La matière molle active de la biologie

Shyer et Rodrigues espèrent que leurs travaux et leurs recherches futures aideront à élucider le rôle de la physique et son interaction avec les produits chimiques et les gènes au cours du développement.

"Nous réalisons que toute l'expression moléculaire des gènes, la signalisation et la production de forces dans le mouvement cellulaire sont inextricablement liées les unes aux autres", a déclaré Edwin Munro, un biologiste moléculaire de l'Université de Chicago qui n'a pas participé à l'étude.

Munro pense que le rôle de la matrice extracellulaire est plus important que ne le réalisent actuellement les scientifiques, bien que la reconnaissance de son rôle plus central dans le développement se renforce. Des recherches récentes ont établi un lien entre les forces de la matrice extracellulaire et le développement des œufs de mouches des fruits, par exemple.

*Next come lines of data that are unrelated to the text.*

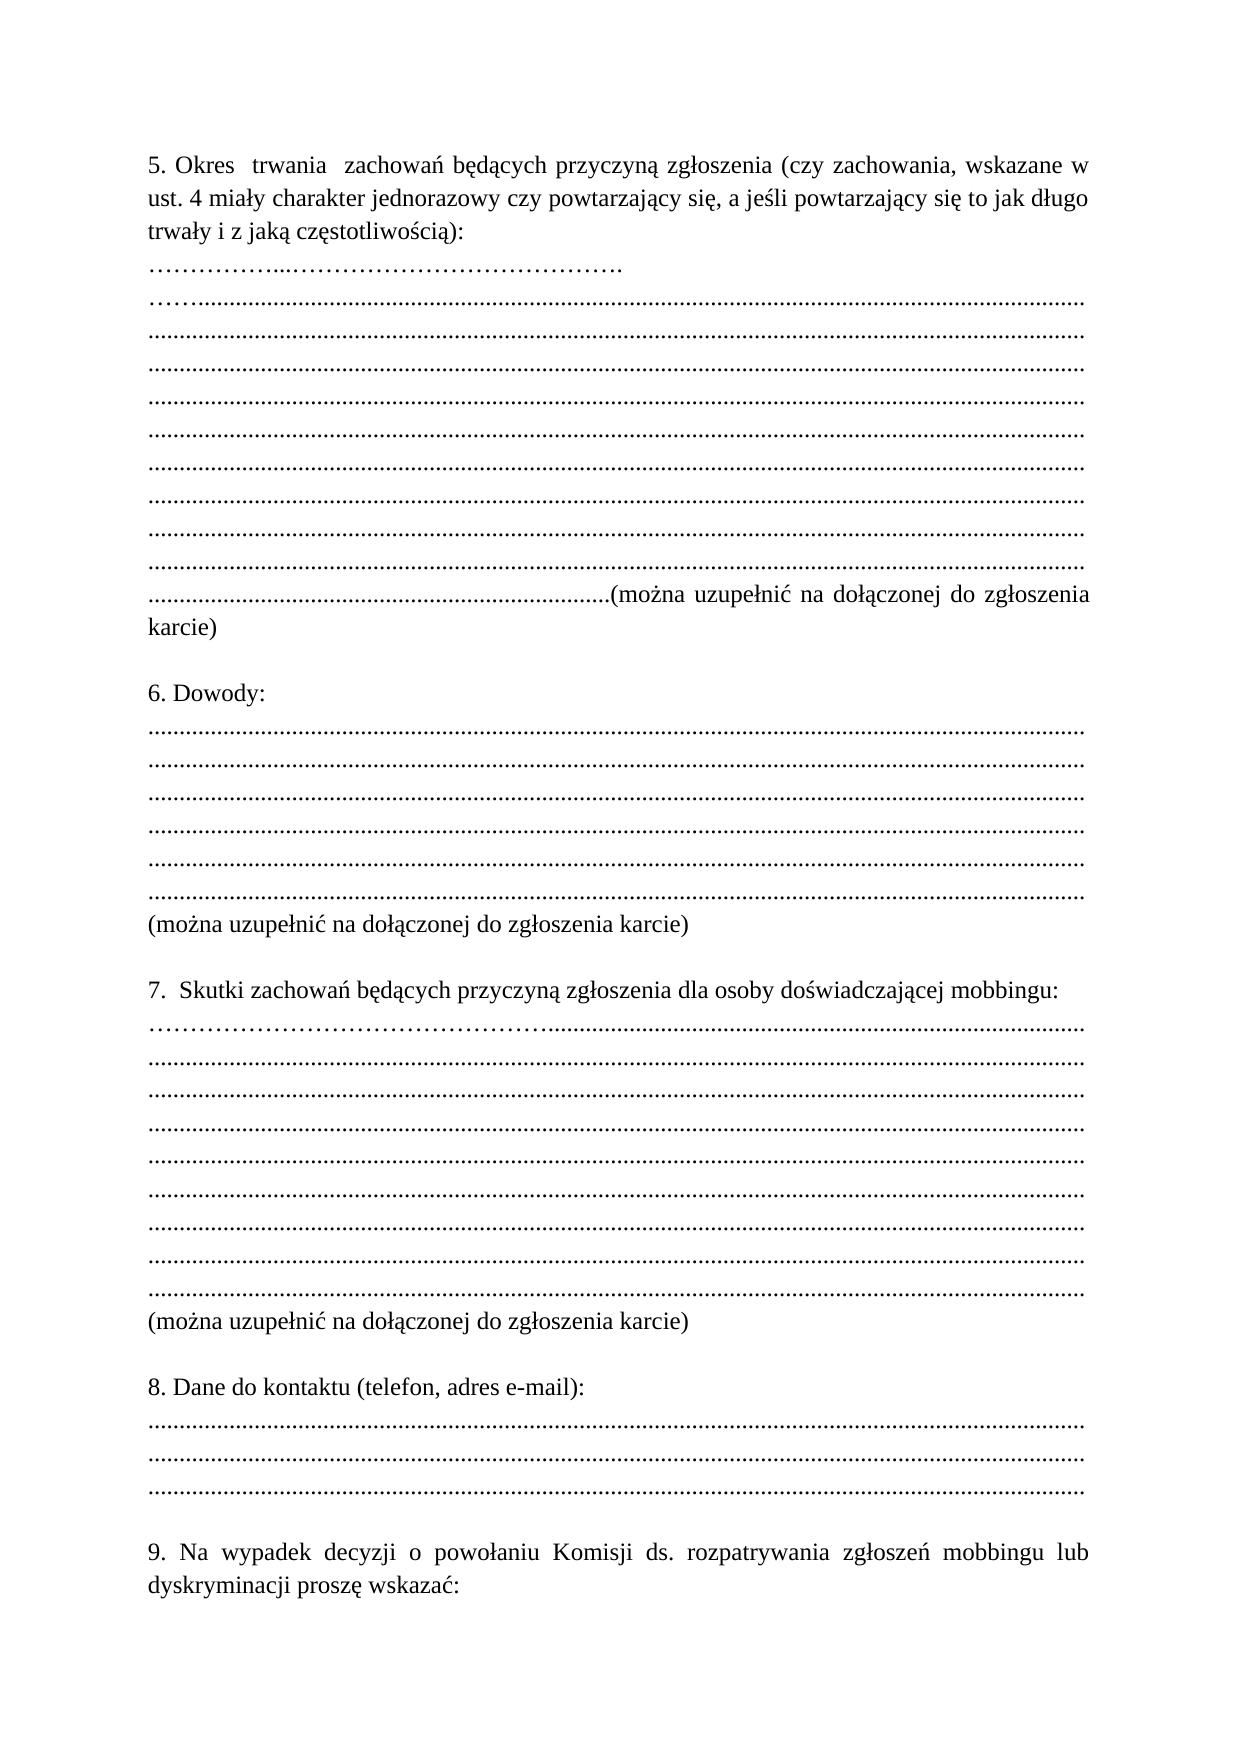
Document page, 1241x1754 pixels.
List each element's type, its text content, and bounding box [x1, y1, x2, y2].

text (można uzupełnić na dołączonej do zgłoszenia karcie) [148, 909, 1090, 938]
text 5. Okres trwania zachowań będących przyczyną zgłoszenia (czy zachowania, wskazane w ust. 4 miały charakter jednorazowy czy powtarzający się, a jeśli powtarzający się to jak długo trwały i z jaką częstotliwością): [148, 150, 1090, 245]
text ……………...………………………………….……........................................................................................................................................................................................................................................................................................................................................................................................................................................................................................................................................................................................................................................................................................................................................................................................................................................................................................................................................................................................................................................................................................................................................................................................................................................................................................................................................................................................................................................................................(można uzupełnić na dołączonej do zgłoszenia karcie) [148, 249, 1090, 641]
text 7. Skutki zachowań będących przyczyną zgłoszenia dla osoby doświadczającej mobbingu: …………………………………………...................................................................................................................................................................................................................................................................................................................................................................................................................................................................................................................................................................................................................................................................................................................................................................................................................................................................................................................................................................................................................................................................................................................................................................................................................................................................................................................................... [148, 976, 1090, 1301]
text (można uzupełnić na dołączonej do zgłoszenia karcie) [148, 1306, 1090, 1334]
text 9. Na wypadek decyzji o powołaniu Komisji ds. rozpatrywania zgłoszeń mobbingu lub dyskryminacji proszę wskazać: [148, 1537, 1090, 1599]
text 8. Dane do kontaktu (telefon, adres e-mail): [148, 1372, 1090, 1401]
text 6. Dowody: [148, 678, 1090, 707]
text .................................................................................................................................................................................................................................................................................................................................................................................................................................................................. [148, 1405, 1090, 1499]
text .................................................................................................................................................................................................................................................................................................................................................................................................................................................................................................................................................................................................................................................................................................................................................................................................................................................................................................................................... [148, 711, 1090, 905]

Rodrigues a accepté. "C'est comme si les cellules et la matrice extracellulaire formaient un matériau en soi", a-t-il déclaré. Il décrit ce couplage des cellules contractiles et de la matrice extracellulaire comme une "matière molle active" et pense qu'il indique une nouvelle façon de penser la régulation du développement embryonnaire passant par les forces extracellulaires. Dans des travaux futurs, lui et Shyer espèrent élucider plus de détails sur les forces physiques en développement et les fusionner avec la vision moléculaire.

"Nous avions l'habitude de penser que si nous étudiions simplement le génome avec de plus en plus de profondeur et de rigueur, tout cela serait clair", a déclaré Shyer, mais "les réponses aux questions importantes pourraient ne pas être au niveau du génome". Autrefois, il semblait que les décisions de développement étaient prises par l'interaction des gènes et de leurs produits dans les cellules, mais la vérité émergente est que "la prise de décision peut se produire en dehors de la cellule, à travers les interactions physiques des cellules entre elles".